We order Tanzanian beer. There are two options, Kilimanjaro or Serengeti.

Tanzania exists to remind us, how inhuman Kenyans are. Beer costs Ksh 75. Even though this is for a 330 ml bottle, it is far cheap, especially for a border town. A Tusker Lite, which is an equivalent of Serengeti Lite, goes for Sh 200-300 in Kenya.

So, we drink the chilled Serengeti Lite as we wait for Kienyeji and plaintain.

Too bad for Cliff, he was drinking the previous night, and has a tooth problem, and thus can’t enjoy the plantain, but he admits it is delicious. I eat his portion as well. We eat, chill and then the unthinkable happens.
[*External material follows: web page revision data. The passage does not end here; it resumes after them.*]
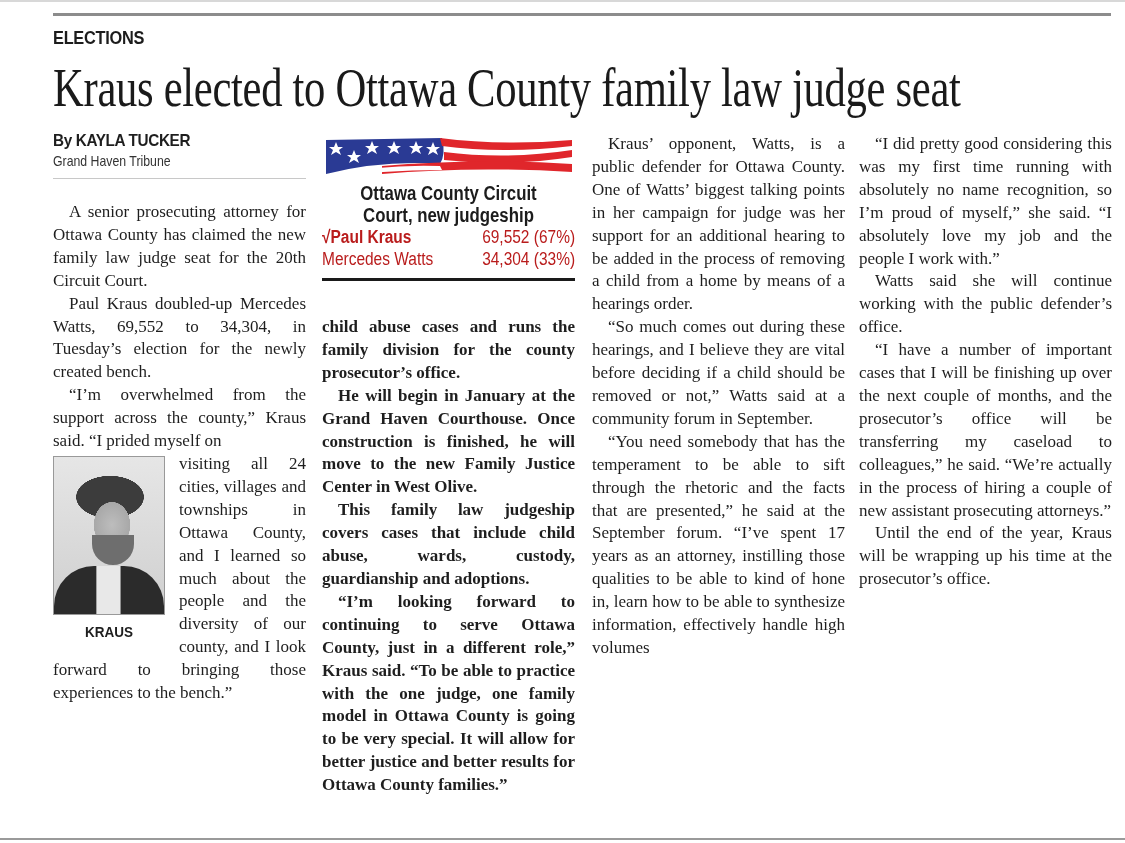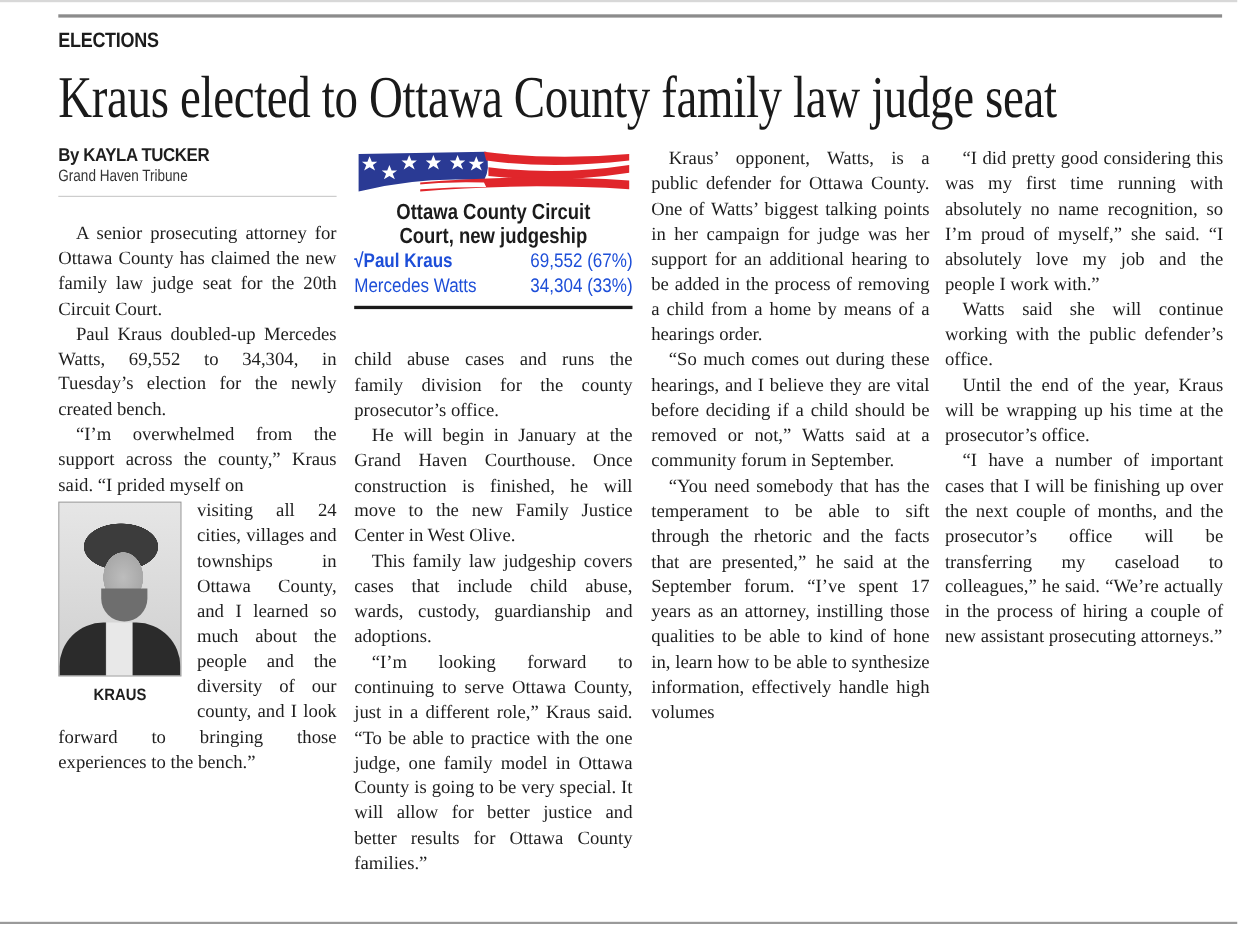--- a/index.html
+++ b/index.html
@@ -27,21 +27,21 @@
     transform: scaleX(0.79); transform-origin: left top;
     letter-spacing: -0.4px;
   }
 
   .col {
     position: absolute; top: 133px;
     font-size: 17px; line-height: 22.9px;
     text-align: justify; hyphens: manual;
   }
   .col p { margin: 0; text-indent: 16px; }
-  .col2 { left: 322px; width: 253px; top: 316px; }
+  .col2 { left: 322px; width: 253px; top: 316px; font-weight: bold; }
   .col3 { left: 592px; width: 253px; }
   .col4 { left: 859px; width: 253px; }
 
   .byline {
     position: absolute; left: 53px; top: 131px; width: 253px;
     font-family: "Liberation Sans", "DejaVu Sans", sans-serif;
   }
   .byline-name { font-weight: bold; font-size: 17px; letter-spacing: -0.4px; transform: scaleX(0.9); transform-origin: left; display:block; }
   .byline-org { font-size: 15px; color: #333; transform: scaleX(0.82); transform-origin: left; display:block; margin-top: 1px; }
   .byline-rule { position: absolute; left: 0; top: 47px; width: 253px; height: 1px; background: #c8c8c8; }
@@ -75,21 +75,21 @@
   .results-box { position: absolute; left: 322px; top: 134px; width: 253px; }
   .flag { width: 253px; height: 44px; display: block; }
   .results-title {
     font-family: "Liberation Sans", "DejaVu Sans", sans-serif;
     font-weight: bold; font-size: 20px; line-height: 22px; text-align: center;
     transform: scaleX(0.84); transform-origin: center; color: #1c1c1c; margin-top: 4px;
   }
   .results-row {
     display: flex; justify-content: space-between;
     font-family: "Liberation Sans", "DejaVu Sans", sans-serif;
-    font-size: 18px; line-height: 22px; color: #1d4ed8;
+    font-size: 18px; line-height: 22px; color: #b91c1c;
   }
   .results-row span { display: inline-block; }
   .results-row .name { transform: scaleX(0.86); transform-origin: left; white-space: nowrap; }
   .results-row .votes { transform: scaleX(0.86); transform-origin: right; white-space: nowrap; }
   .results-row .winner { font-weight: bold; }
   .results-rule { height: 3px; background: #1a1a1a; margin-top: 8px; }
 </style>
 </head>
 <body>
 
@@ -159,17 +159,17 @@
 
 <div class="col col3">
   <p>Kraus’ opponent, Watts, is a public defender for Ottawa County. One of Watts’ biggest talking points in her campaign for judge was her support for an additional hearing to be added in the process of removing a child from a home by means of a hearings order.</p>
   <p>“So much comes out during these hearings, and I believe they are vital before deciding if a child should be removed or not,” Watts said at a community forum in September.</p>
   <p>“You need somebody that has the temperament to be able to sift through the rhetoric and the facts that are presented,” he said at the September forum. “I’ve spent 17 years as an attorney, instilling those qualities to be able to kind of hone in, learn how to be able to synthesize information, effectively handle high volumes</p>
 </div>
 
 <div class="col col4">
   <p>“I did pretty good considering this was my first time running with absolutely no name recognition, so I’m proud of myself,” she said. “I absolutely love my job and the people I work with.”</p>
   <p>Watts said she will continue working with the public defender’s office.</p>
+  <p>“I have a number of important cases that I will be finishing up over the next couple of months, and the prosecutor’s office will be transferring my caseload to colleagues,” he said. “We’re actually in the process of hiring a couple of new assistant prosecuting attorneys.”</p>
   <p>Until the end of the year, Kraus will be wrapping up his time at the prosecutor’s office.</p>
-  <p>“I have a number of important cases that I will be finishing up over the next couple of months, and the prosecutor’s office will be transferring my caseload to colleagues,” he said. “We’re actually in the process of hiring a couple of new assistant prosecuting attorneys.”</p>
 </div>
 
 <div class="bottom-rule"></div>
 
 </body></html>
This middle-aged man walks in with a very beautiful young woman, you know those excellent 25-26 years olds who have known how to shower and treat their skin properly and while at it, dress that body to kill. She is perfectly tall, dark, beautiful, I can say gorgeous with her braids. No man deserves such a beautiful woman. She is in a beige dress. She is the type who a man easily marries as a the second wife, and the first wife will just have to understand.

The man is not exactly handsome. He is a bit hardy but looks the quietly rich, hardware owner, who is out to execute the fantasy of every middle-aged man: to go to someplace with a chubby, young woman for unspecified acts.